* **Stored items**
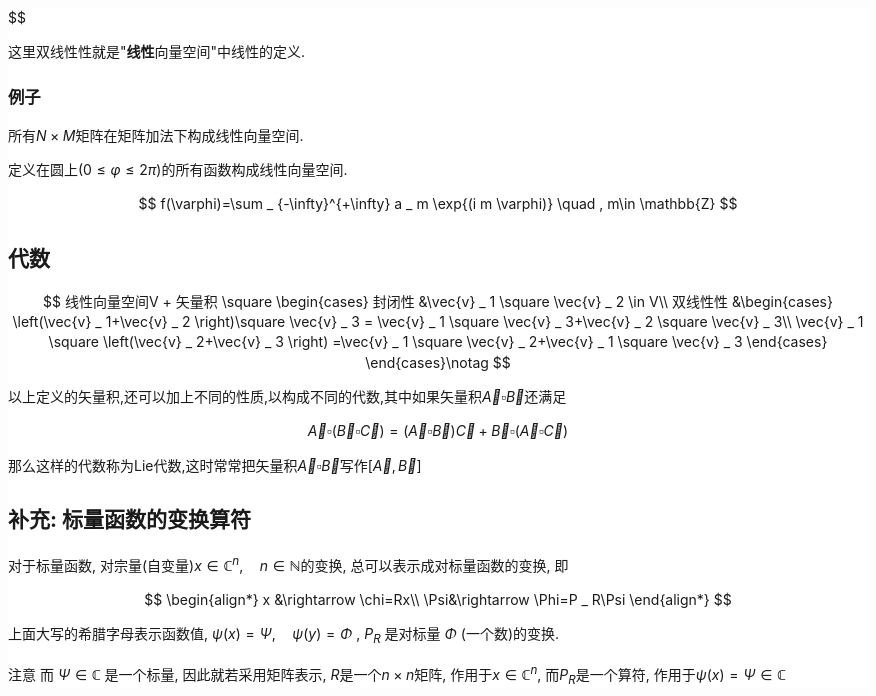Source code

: $$

这里双线性性就是"**线性**向量空间"中线性的定义.

### 例子

所有$N\times M$矩阵在矩阵加法下构成线性向量空间.

定义在圆上$(0 \le \varphi \le 2 \pi)$的所有函数构成线性向量空间.

$$
f(\varphi)=\sum _ {-\infty}^{+\infty} a _ m \exp{(i m \varphi)} \quad , m\in \mathbb{Z}
$$

## 代数

$$
线性向量空间V + 矢量积 \square
	\begin{cases} 
		封闭性 &\vec{v} _ 1 \square \vec{v} _ 2 \in V\\
		双线性性
		&\begin{cases}
			\left(\vec{v} _ 1+\vec{v} _ 2 \right)\square \vec{v} _ 3 = \vec{v} _ 1 \square \vec{v} _ 3+\vec{v} _ 2 \square \vec{v} _ 3\\ 
			\vec{v} _ 1 \square \left(\vec{v} _ 2+\vec{v} _ 3 \right) =\vec{v} _ 1 \square \vec{v} _ 2+\vec{v} _ 1 \square \vec{v} _ 3
		\end{cases}
        \end{cases}\notag
$$

以上定义的矢量积,还可以加上不同的性质,以构成不同的代数,其中如果矢量积$\vec{A}\square\vec{B}$还满足

$$
\vec{A} \square \left(\vec{B} \square \vec{C}\right) = \left(\vec{A} \square \vec{B}\right) \vec{C}+\vec{B} \square \left( \vec{A} \square \vec{C} \right)
$$

那么这样的代数称为Lie代数,这时常常把矢量积$\vec{A}\square \vec{B}$写作$[\vec{A},\vec{B}]$ 

## 补充: 标量函数的变换算符

对于标量函数, 对宗量(自变量)$x\in \mathbb{C}^n, \quad n\in \mathbb{N}$的变换, 总可以表示成对标量函数的变换, 即

$$
\begin{align*}
x &\rightarrow \chi=Rx\\
 \Psi&\rightarrow \Phi=P _ R\Psi
\end{align*}
$$

上面大写的希腊字母表示函数值, $\psi(x)=\Psi, \quad \psi(y)=\Phi$ ,  $P _ R$ 是对标量 $\Phi$ (一个数)的变换. 

注意 而 $\Psi \in \mathbb{C}$ 是一个标量, 因此就若采用矩阵表示, $R$是一个$n\times n$矩阵, 作用于$x\in \mathbb{C}^n$, 而$P _ R$是一个算符, 作用于$\psi(x)= \Psi \in \mathbb{C}$


[^三维转动群]: 物理学中的群论 马中骐.
[^李群短文1]: Mario Micheli. *Basics IX : Lie groups and Lie algebras*. PDF file. April 25, 2018. <http://www.dam.brown.edu/people/mariom/AM282-01/HANDOUTS/Basic+EPDiff.pdf>
[^李群短文2]: Tom Church. *LIE GROUPS AND LIE ALGEBRAS.* PDF file.April 25, 2018. <http://math.uchicago.edu/~womp/2007/lie2007.pdf>
[^李群短文3]: <http://idv.sinica.edu.tw/ftliang/diff _ geom/*diff _ geometry(II)/Lie _ theory/2lie _ algebra.pdf>
[^海森堡量子力学]: Heisenberg's QM", P58, Baker-Campbell-Hausdorff Formula
[^BCH公式]: https://en.wikipedia.org/wiki/Baker%E2%80%93Campbell%E2%80%93Hausdorff _ formula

* **WORK ITEM**
Copy out every line from the records that has the word "rightarrow".

* **RESPONSE**
x &\rightarrow \chi=Rx\\
 \Psi&\rightarrow \Phi=P _ R\Psi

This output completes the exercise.